• What the task requires
Count up the lines below that include the string "Entzündungsgefahr" and report the number by itself.

[Data excerpts]
—————

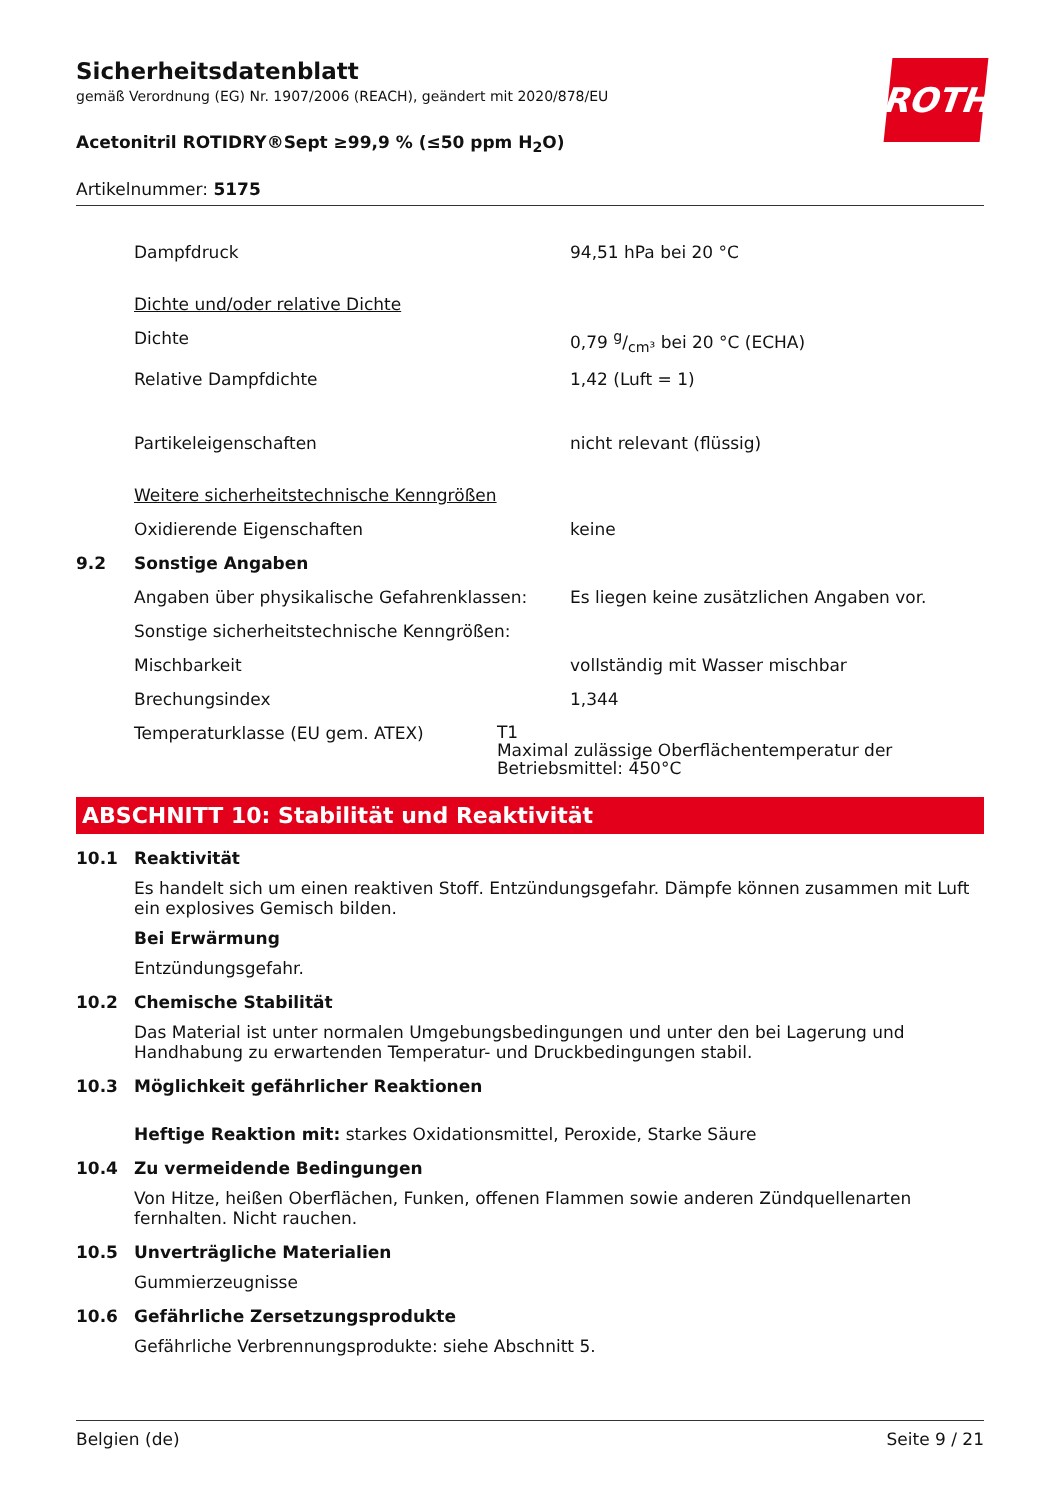Sicherheitsdatenblatt
gemäß Verordnung (EG) Nr. 1907/2006 (REACH), geändert mit 2020/878/EU
Acetonitril ROTIDRY®Sept ≥99,9 % (≤50 ppm H<sub>2</sub>O)
Artikelnummer: 5175
ROTH
Dampfdruck 94,51 hPa bei 20 °C
Dichte und/oder relative Dichte
Dichte 0,79 g/cm³ bei 20 °C (ECHA)
Relative Dampfdichte 1,42 (Luft = 1)
Partikeleigenschaften nicht relevant (flüssig)
Weitere sicherheitstechnische Kenngrößen
Oxidierende Eigenschaften keine
9.2 Sonstige Angaben
Angaben über physikalische Gefahrenklassen:
Es liegen keine zusätzlichen Angaben vor.
Sonstige sicherheitstechnische Kenngrößen:
Mischbarkeit vollständig mit Wasser mischbar
Brechungsindex 1,344
Temperaturklasse (EU gem. ATEX)
T1
Maximal zulässige Oberflächentemperatur der Betriebsmittel: 450°C
ABSCHNITT 10: Stabilität und Reaktivität
10.1 Reaktivität
Es handelt sich um einen reaktiven Stoff. Entzündungsgefahr. Dämpfe können zusammen mit Luft ein explosives Gemisch bilden.
Bei Erwärmung
Entzündungsgefahr.
10.2 Chemische Stabilität
Das Material ist unter normalen Umgebungsbedingungen und unter den bei Lagerung und Handhabung zu erwartenden Temperatur- und Druckbedingungen stabil.
10.3 Möglichkeit gefährlicher Reaktionen
Heftige Reaktion mit: starkes Oxidationsmittel, Peroxide, Starke Säure
10.4 Zu vermeidende Bedingungen
Von Hitze, heißen Oberflächen, Funken, offenen Flammen sowie anderen Zündquellenarten fernhalten. Nicht rauchen.
10.5 Unverträgliche Materialien
Gummierzeugnisse
10.6 Gefährliche Zersetzungsprodukte
Gefährliche Verbrennungsprodukte: siehe Abschnitt 5.
Belgien (de) Seite 9 / 21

—————

• Output of the exercise
2